2018-10-03 20:34:00
Wojciech Staniec

Liga Mistrzów: Motor Zaporoże przegrał, ale Paweł Paczkowski zagrał kolejny dobry mecz

Wciąż bez zwycięstwa w tej edycji Ligi Mistrzów są zawodnicy Motoru Zaporoże. Mistrzowie Ukrainy przegrali tym razem z SG Flensburg-Handewitt.

Jednak zespół polskiego trenera Patryka Rombla w starciu z najlepszą drużyną Bundesligi zaprezentował się z dobrej strony, szczególnie w pierwszej połowie.

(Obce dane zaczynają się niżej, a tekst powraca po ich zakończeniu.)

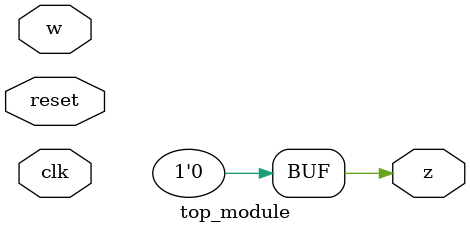
<source format=sv>
module top_module (
    input clk,
    input reset,
    input w,
    output reg z
);

// State encoding
typedef enum logic [2:0] {
    A = 3'd0,
    B = 3'd1,
    C = 3'd2,
    D = 3'd3,
    E = 3'd4,
    F = 3'd5
} state_t;

// State registers
reg state, next_state;

// Combinational logic for state transitions
always @(*) begin
    case (state)
        A: next_state = (w) ? A : B;
        B: next_state = (w) ? D : C;
        C: next_state = (w) ? D : E;
        D: next_state = (w) ? A : F;
        E: next_state = (w) ? D : E;
        F: next_state = (w) ? D : C;
        default: next_state = A; // Should not happen
    endcase
end

// Sequential logic for state registration
always @(posedge clk or posedge reset) begin
    if (reset) begin
        state <= A;
    end else begin
        state <= next_state;
    end
end

// Output logic
always @(*) begin
    z = (state == E || state == F);
end

endmodule

</source>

Przed przerwą Motor grał dobrze, dotrzymywał kroku Flensburgowi, a w pewnym momencie prowadził nawet dwiema bramkami. 

REKLAMA

Zmieniło się to po przerwie, gdy dało o sobie znać doświadczenie niemieckiego zespołu. Flensburg zbudował sobie bezpieczną przewagę i spokojnie kontrolował boiskowe wydarzenia. Mistrzowie Niemiec przerwali więc passę dwóch porażek z rzędu i pewnie ograli Motor Zaporoże.

Kolejne dobre spotkanie w tym sezonie rozegrał Paweł Paczkowski, który rzucił sześć bramek i otrzymał żółtą kartkę. Inny Polak grający w Motorze - Mateusz Kus grał przez całe spotkanie w obronie i zakończył mecz w dwiema karami dwóch minut.